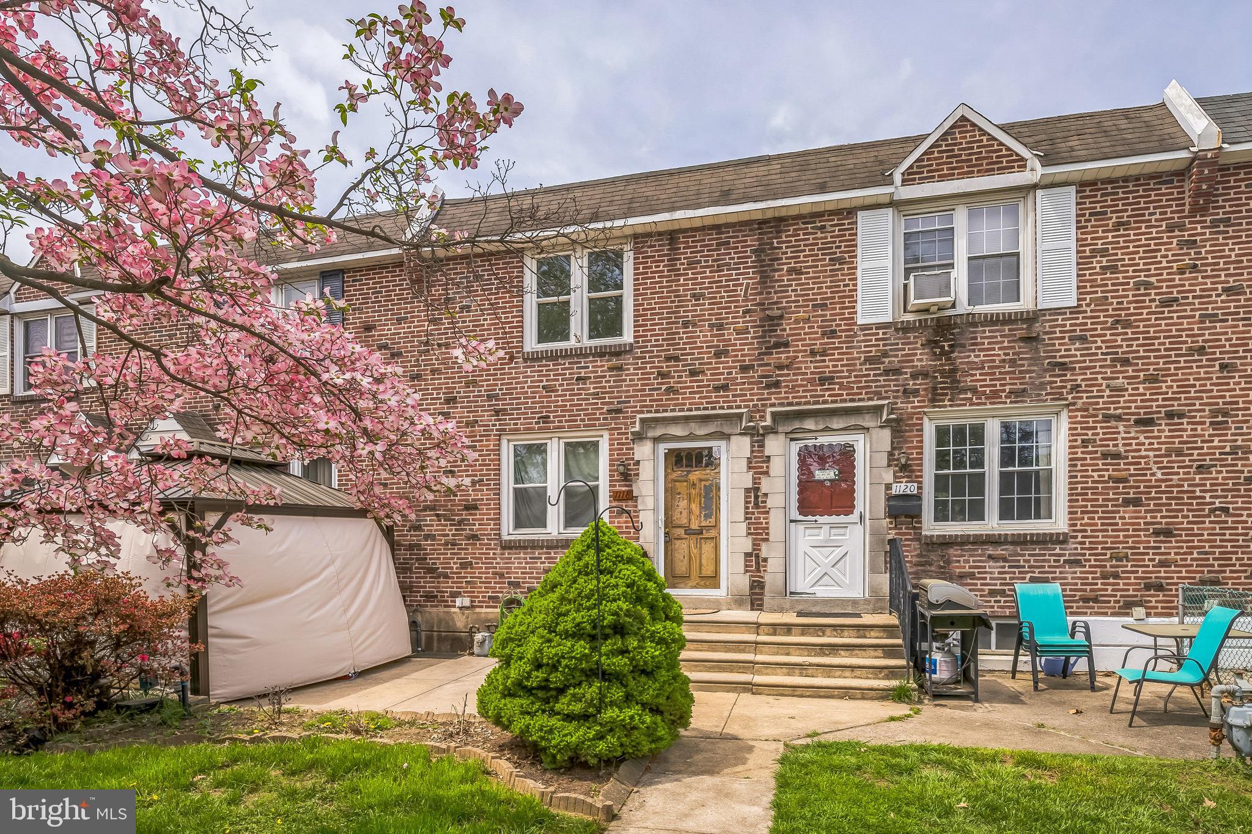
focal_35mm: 20
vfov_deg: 61.9
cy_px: 417
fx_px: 695
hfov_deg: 84.0
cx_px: 626
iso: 80
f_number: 13
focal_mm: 20
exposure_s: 1/60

========

* Description of the task: Transcribe the entries word for word, without their pictures.

* Exercise answer:
focal_35mm: 20
vfov_deg: 61.9
cy_px: 417
fx_px: 695
hfov_deg: 84.0
cx_px: 626
iso: 80
f_number: 13
focal_mm: 20
exposure_s: 1/60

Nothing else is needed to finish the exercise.